Which should be fairly optimal erlang (after the usual optimization passes) if my memory does not fault me. I cannot run the code through the formatter because Elixir is not homoiconic and it’s AST can represent things that the language cannot, so the above display is just Elixir’s “Best Effort” at outputting valid Elixir (which failed in this case, it should have unquoted the names and so forth).

The basic syntas is as such:

comp do # Standard body wrapping
  # The body can contain a variety of things, but 3 basic 'formats (`<>` is requires, `[]` is optional)

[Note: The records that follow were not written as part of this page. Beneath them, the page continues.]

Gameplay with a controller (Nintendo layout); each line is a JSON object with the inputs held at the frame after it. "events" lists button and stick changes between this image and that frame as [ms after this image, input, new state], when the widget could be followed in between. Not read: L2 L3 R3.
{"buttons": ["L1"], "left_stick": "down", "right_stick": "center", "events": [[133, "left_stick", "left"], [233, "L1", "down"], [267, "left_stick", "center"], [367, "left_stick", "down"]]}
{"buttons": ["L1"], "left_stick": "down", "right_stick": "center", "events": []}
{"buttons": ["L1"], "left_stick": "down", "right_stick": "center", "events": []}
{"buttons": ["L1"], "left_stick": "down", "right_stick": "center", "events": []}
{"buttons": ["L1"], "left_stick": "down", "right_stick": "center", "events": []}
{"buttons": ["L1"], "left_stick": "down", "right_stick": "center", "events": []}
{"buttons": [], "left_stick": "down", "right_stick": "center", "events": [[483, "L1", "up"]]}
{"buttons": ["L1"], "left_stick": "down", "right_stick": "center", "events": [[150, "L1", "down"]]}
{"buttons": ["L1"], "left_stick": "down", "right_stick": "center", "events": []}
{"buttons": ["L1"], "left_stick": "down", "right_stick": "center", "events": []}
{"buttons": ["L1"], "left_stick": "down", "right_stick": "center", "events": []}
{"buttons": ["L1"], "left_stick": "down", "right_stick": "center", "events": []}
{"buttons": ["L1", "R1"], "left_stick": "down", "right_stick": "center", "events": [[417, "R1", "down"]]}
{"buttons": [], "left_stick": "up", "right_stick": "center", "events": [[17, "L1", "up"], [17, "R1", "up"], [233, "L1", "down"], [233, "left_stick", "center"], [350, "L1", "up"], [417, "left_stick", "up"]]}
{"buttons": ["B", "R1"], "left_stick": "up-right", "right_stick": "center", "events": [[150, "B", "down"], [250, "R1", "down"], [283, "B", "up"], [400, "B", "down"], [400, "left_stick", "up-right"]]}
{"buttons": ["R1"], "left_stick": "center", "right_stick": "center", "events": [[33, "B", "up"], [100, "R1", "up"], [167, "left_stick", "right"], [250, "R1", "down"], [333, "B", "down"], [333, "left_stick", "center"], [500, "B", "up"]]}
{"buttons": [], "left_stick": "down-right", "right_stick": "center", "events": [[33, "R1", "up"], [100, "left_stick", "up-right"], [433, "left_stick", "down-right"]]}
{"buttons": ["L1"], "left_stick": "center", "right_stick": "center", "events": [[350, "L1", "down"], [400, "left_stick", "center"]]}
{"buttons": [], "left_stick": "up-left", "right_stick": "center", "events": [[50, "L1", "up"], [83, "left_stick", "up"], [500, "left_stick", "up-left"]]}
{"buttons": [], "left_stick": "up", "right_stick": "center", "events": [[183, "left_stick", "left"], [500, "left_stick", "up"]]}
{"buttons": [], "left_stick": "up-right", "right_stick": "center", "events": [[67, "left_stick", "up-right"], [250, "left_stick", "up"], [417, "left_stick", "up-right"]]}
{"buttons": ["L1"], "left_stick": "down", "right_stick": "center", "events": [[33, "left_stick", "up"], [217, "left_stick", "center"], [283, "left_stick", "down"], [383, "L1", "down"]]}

  <match> [when blah] <- <cmd> <something>
  # Matches the output of the `something` expression, interpreted as a `cmd` (you can use `Access` as
  # a fallback for any iterable type), a few built in ones like map/list/filter and such, but any custom user
  # module works too (which is how the `Access` fallback works) that follows the Access style calls.
  # The when part is optional of course, the match is what it is matched with, if the match fails then it
  # bypasses this loop as expected.
  # If this is the last expression in the body then the value of this binding is what is returned for this loop.

  [binding =] <expr>
  # A simple binding expression, not a filter like in Elixir's `for` (use the `filter` command for that)
  # If this is the last expression in the body then it is returned, useful when you have just an expression
  # without a binding (though you can always have an expression for it's side-effects elsewhere).

  expr -> <type>
  # If this exists it must be the last value of the body (or it errors).  The expression can be any expression
  # that returns a list (I need to support typing this better...) and it is returned 'as' the type (like Elixir's `for`).
  # You can specify an example of the type like `%{}` or `[]` or so, or the typespec name of it, like `map()` or
  # `list()` or so (or a custom module).  For types it knows about internally then it will generate optimized code
  # for it.

end # Standard body ending

I prefer this style a lot better for a large body-style iterable. Though I still wish we had Erlang’s comprehension syntax ‘as well’; it is SO much shorter and more readable (though very constrained in what you can do) so would be perfect for ‘most’ use-cases, like the one a few posts above.